___ Exercise data
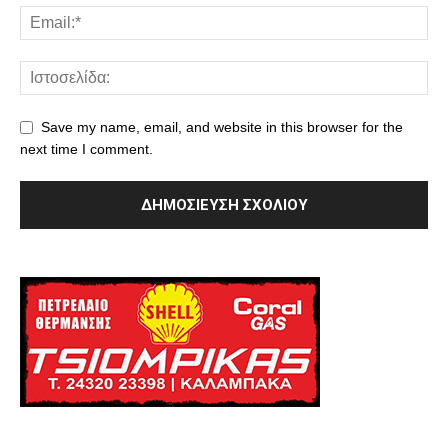
Save my name, email, and website in this browser for the
next time I comment.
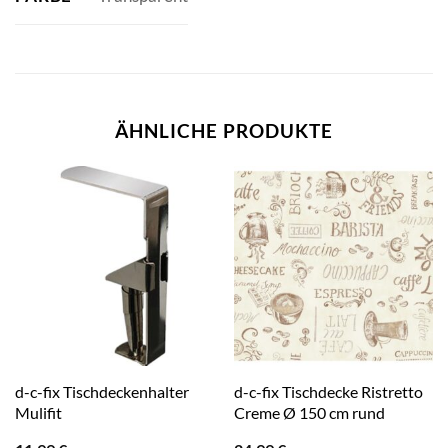
ÄHNLICHE PRODUKTE
d-c-fix Tischdeckenhalter
d-c-fix Tischdecke Ristretto
Mulifit
Creme Ø 150 cm rund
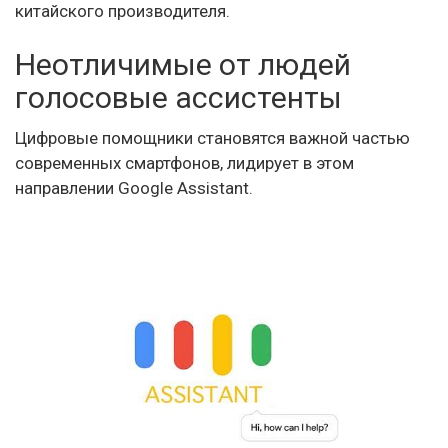
китайского производителя.
Неотличимые от людей
голосовые ассистенты
Цифровые помощники становятся важной частью
современных смартфонов, лидирует в этом
направлении Google Assistant.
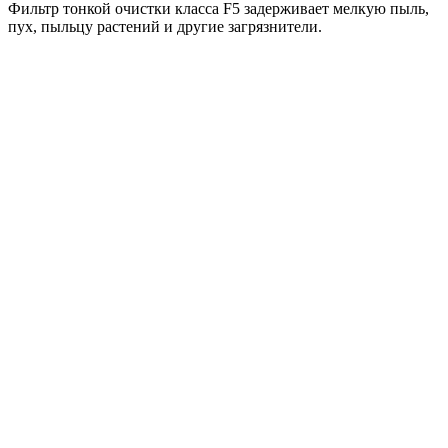
Фильтр тонкой очистки класса F5 задерживает мелкую пыль,
пух, пыльцу растений и другие загрязнители.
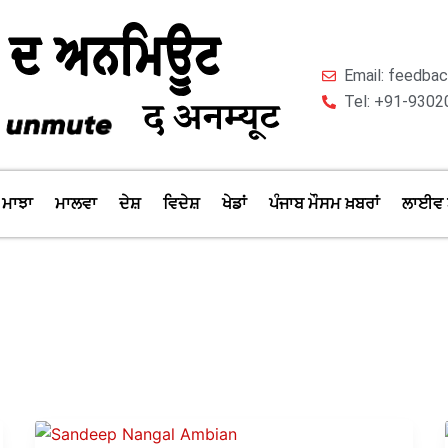
Email: feedb
Tel: +91-9302
ਮਾਝਾ
ਮਾਲਵਾ
ਦੇਸ਼
ਵਿਦੇਸ਼
ਖੇਡਾਂ
ਪੰਜਾਬ ਮੌਸਮ ਖ਼ਬਰਾਂ
ਲਾਈਵ 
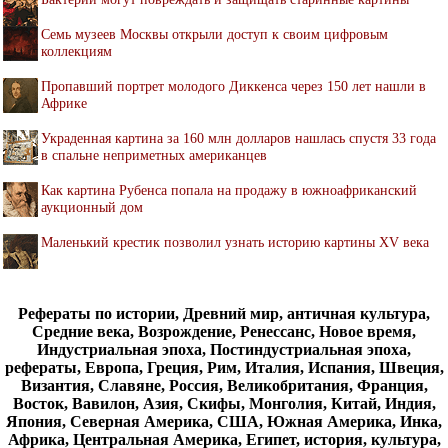
Семь музеев Москвы открыли доступ к своим цифровым
коллекциям
Пропавший портрет молодого Диккенса через 150 лет нашли в
Африке
Украденная картина за 160 млн долларов нашлась спустя 33 года
в спальне неприметных американцев
Как картина Рубенса попала на продажу в южноафриканский
аукционный дом
Маленький крестик позволил узнать историю картины XV века
Рефераты по истории, Древний мир, античная культура,
Средние века, Возрождение, Ренессанс, Новое время,
Индустриальная эпоха, Постиндустриальная эпоха,
рефераты, Европа, Греция, Рим, Италия, Испания, Швеция,
Византия, Славяне, Россия, Великобритания, Франция,
Восток, Вавилон, Азия, Скифы, Монголия, Китай, Индия,
Япония, Северная Америка, США, Южная Америка, Инка,
Африка, Центральная Америка, Египет, история, культура,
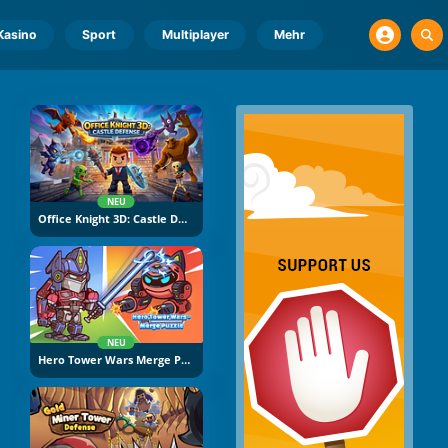
Kasino
Sport
Multiplayer
Mehr
NEU
Office Knight 3D: Castle Defence
NEU
Hero Tower Wars Merge Puzzle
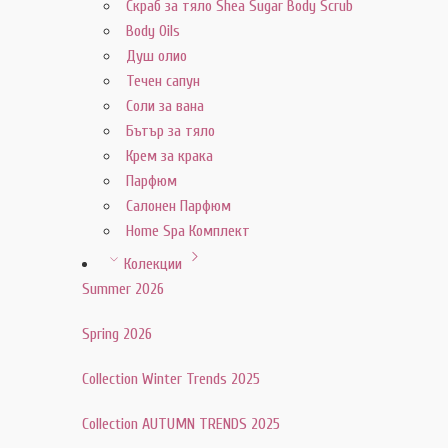
Скраб за тяло Shea Sugar Body Scrub
Body Oils
Душ олио
Течен сапун
Соли за вана
Бътър за тяло
Крем за крака
Парфюм
Салонен Парфюм
Home Spa Комплект
Колекции
Summer 2026
Spring 2026
Collection Winter Trends 2025
Collection AUTUMN TRENDS 2025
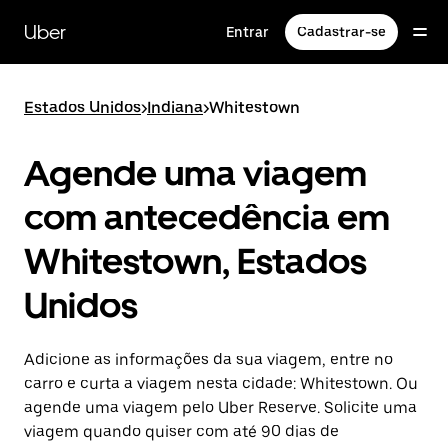
Pular
para
Uber
Entrar
Cadastrar-se
o
conteúdo
principal
Estados Unidos
>
Indiana
>
Whitestown
Agende uma viagem
com antecedência em
Whitestown, Estados
Unidos
Adicione as informações da sua viagem, entre no
carro e curta a viagem nesta cidade: Whitestown. Ou
agende uma viagem pelo Uber Reserve. Solicite uma
viagem quando quiser com até 90 dias de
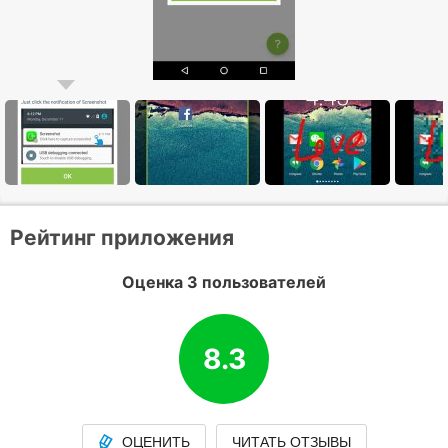
Рейтинг приложения
Оценка 3 пользователей
8.3
ОЦЕНИТЬ
ЧИТАТЬ ОТЗЫВЫ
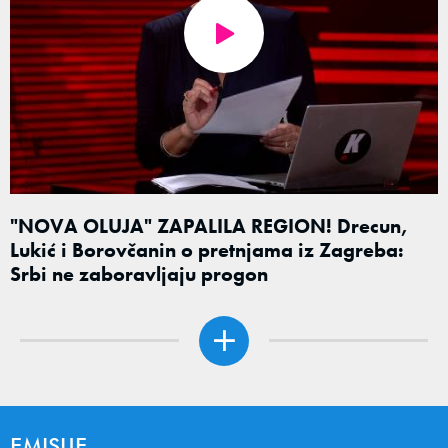
"NOVA OLUJA" ZAPALILA REGION! Drecun,
Lukić i Borovčanin o pretnjama iz Zagreba:
Srbi ne zaboravljaju progon
EMISIJE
______
> **Aim of the exercise**: All lines in the data that contain the word "Collection" should be copied.

> **Exercise output**:
Collection Winter Trends 2025
Collection AUTUMN TRENDS 2025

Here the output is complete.